Nigel Strathearn Bruce (born 30 November 1942) is a South African journalist and politician best known as the former editor of the Financial Mail. He later represented the Democratic Party (DP) and Democratic Alliance (DA) in the National Assembly from 1999 to 2004, serving the Gauteng constituency.

== Career in journalism ==
Bruce worked at the FM for over two decades and as its editor for 11 years. Sanlam named him Financial Journalist of the Year in 1980, and he was awarded the Free Market Foundation's Free Market Award – for his "campaigning for economic and personal liberty" – in 1996.

In mid-1996, Bruce denied reports that he was involved in an attempted takeover of a rival magazine, Finance Week. However, in November that year, he resigned from the FM shortly after one of his columnists, David Gleason, became the major shareholder of Finance Week.

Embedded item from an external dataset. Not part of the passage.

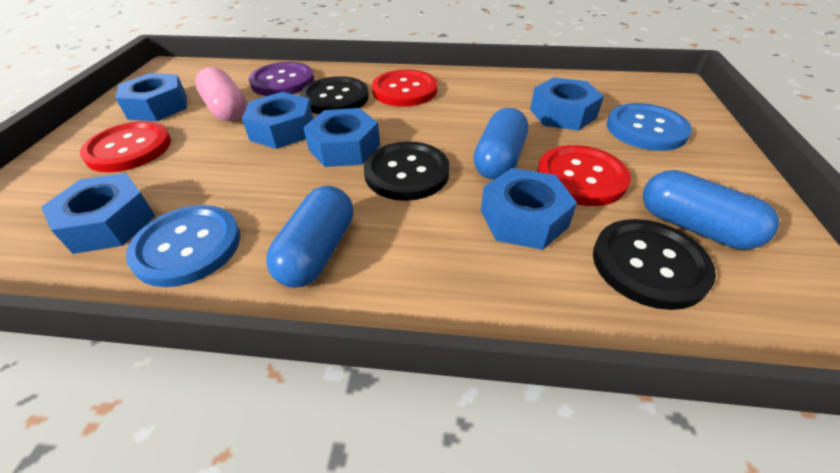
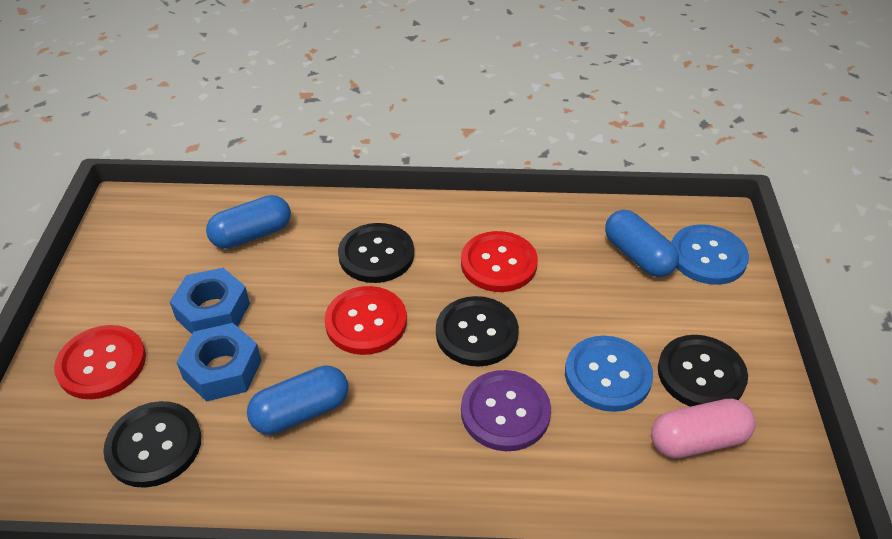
black button: 3 -> 4
blue nut: 6 -> 2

According to Bruce, his already tense relationship with the management of the Times Media Group, FM's stable, became untenable after he allowed Gleason to write a farewell column in the FM despite objections from management. His departure from FM was not cordial, and he was openly critical of the board and management at the Times Media Group and its owner, Johnnic Holdings. He was succeeded as editor by Peter Bruce (no relation).

Later in November, Bruce became the editor of Finance Week, as well as a shareholder. After the magazine was bought by Naspers, he was also appointed to edit a sister publication, Finansies & Tegniek. He resigned from both positions in February 1999.

== Political career ==
After resigning as editor, Bruce announced that he would stand as a candidate for the DP in the 1999 general election. He was elected to a seat in the National Assembly, representing the Gauteng constituency. After the DP formally launched the DA, a multi-party coalition in opposition, in 2000, Bruce was appointed as the DA's spokesman on trade and industry. He was also a member of the Standing Committee on Public Accounts; in April 2002, he was nominated for the chairmanship of the committee but lost in a vote to the New National Party's Francois Beukman. He left Parliament after the 2004 general election, in which he was placed in an unelectable position on the DA's party list.

At the DA's federal congress in November 2004, Bruce and Sheila Camerer were awarded the party's annual award for fundraising efforts. He later served as chairperson of the DA's international ancillary, the DA Abroad, until 2021.